Un rebond décisif pour l’affichage environnemental ?
Benoit Verzat, consultant ACV ayant travaillé pour l’Ademe et qui a contribué à l’élaboration de plusieurs référentiels méthodologiques français et européens, écrit par exemple sur Linkedin le 9 décembre : « J’ai réalisé plus de 60 ACV, mené des projets d’éco-conception, coordonné l’élaboration de référentiels méthodologiques pour l’affichage environnemental… et j’ai changé d’avis. Généraliser l’affichage environnemental de produits s’appuyant uniquement sur des résultats d’ACV n’est ni efficace ni souhaitable […] l’ACV se révèle totalement inadaptée pour aborder la notion de sobriété. » Le report de la Commission européenne sera-t-il un déclic pour l’affichage ? « Ce report, s’il n’est pas souhaitable pour certains secteurs industriels, l’était hautement pour les produits agricoles. Car loin de lutter contre le greenwashing, ce qui était la volonté initiale de ce projet de texte, l’outil de mesure que le projet de directive mettait en avant est maintenant connu pour le favoriser sur les produits alimentaires et les textiles », écrit le collectif du Planet-Score dans un communiqué diffusé le 6 décembre.

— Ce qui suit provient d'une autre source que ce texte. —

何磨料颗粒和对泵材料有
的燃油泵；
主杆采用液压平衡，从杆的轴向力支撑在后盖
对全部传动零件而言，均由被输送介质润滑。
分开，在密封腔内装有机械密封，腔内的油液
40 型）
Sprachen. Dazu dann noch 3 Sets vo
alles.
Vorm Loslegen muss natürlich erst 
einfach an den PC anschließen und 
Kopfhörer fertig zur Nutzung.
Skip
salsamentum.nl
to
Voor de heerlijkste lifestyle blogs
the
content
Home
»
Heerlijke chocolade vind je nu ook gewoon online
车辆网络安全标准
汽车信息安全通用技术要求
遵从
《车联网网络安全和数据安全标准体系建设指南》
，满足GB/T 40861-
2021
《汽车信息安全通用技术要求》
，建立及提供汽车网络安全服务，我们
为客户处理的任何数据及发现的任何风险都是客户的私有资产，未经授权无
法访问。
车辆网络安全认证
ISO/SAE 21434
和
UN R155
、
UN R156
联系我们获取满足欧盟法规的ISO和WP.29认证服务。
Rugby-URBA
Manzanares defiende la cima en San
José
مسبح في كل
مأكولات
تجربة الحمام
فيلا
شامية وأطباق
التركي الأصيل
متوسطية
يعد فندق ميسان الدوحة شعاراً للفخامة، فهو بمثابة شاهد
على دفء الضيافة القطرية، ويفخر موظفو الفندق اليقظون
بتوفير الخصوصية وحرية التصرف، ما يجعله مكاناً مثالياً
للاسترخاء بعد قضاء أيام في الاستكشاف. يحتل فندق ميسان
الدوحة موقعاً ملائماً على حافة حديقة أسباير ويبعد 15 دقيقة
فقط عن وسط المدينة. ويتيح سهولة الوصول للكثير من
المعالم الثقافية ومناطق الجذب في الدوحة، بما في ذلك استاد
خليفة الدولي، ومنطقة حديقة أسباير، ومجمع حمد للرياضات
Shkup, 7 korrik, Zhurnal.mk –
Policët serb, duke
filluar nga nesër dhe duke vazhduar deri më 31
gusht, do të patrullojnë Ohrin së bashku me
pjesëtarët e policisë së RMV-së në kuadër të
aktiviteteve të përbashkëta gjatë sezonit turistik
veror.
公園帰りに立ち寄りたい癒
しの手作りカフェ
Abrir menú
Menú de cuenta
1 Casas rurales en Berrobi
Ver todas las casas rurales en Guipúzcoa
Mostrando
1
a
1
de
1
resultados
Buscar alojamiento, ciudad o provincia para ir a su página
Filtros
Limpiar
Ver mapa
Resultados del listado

Dans ce contexte, le collectif a envoyé le 12 décembre une lettre ouverte à la Première Ministre. S’appuyant sur la loi Résilience et Climat, les auteurs souhaitent « que les cinq années prévues par la Loi en 2021 continuent à être mobilisées pour identifier et affiner les solutions adaptées, […] que cela permette de calibrer l’outil d’information environnementale qui aide le mieux, réellement, les secteurs agroalimentaires et textiles, dans la poursuite de la transition qui est déjà engagée par nombre d’acteurs. » Une première version de la méthodologie française doit être proposée par l’Ademe en 2023 pour établir le cadre législatif en 2024.
Une opposition déjà vive
Le projet de texte s’était heurté à de vives oppositions de la part de la société civile et d’entreprises engagées dans l’affichage environnemental notamment. L’outil de calcul promu par la Commission européenne, le PEF, basé sur l’analyse de cycle de vie, avait été pris en flagrant délit de greenwashing cet été dans la filière textile. D’autres illustrations ont émergé dans le cadre de l’expérimentation française récente entre un vêtement de fast-fashion produit avec du pétrole, puis importé, et un habit en lin produit en France, par exemple. « L’ACV nous répond que c’est le premier qui est le meilleur pour l’environnement, et de très loin, explique Sabine Bonnot, porte-parole du collectif Planet-Score. Le problème est identique pour les produits alimentaires, par exemple entre une tomate importée et produite hors sol sous serre froide, par rapport à des tomates plein champ locales : l’ACV répond qu’il vaut mieux importer la tomate intensive. »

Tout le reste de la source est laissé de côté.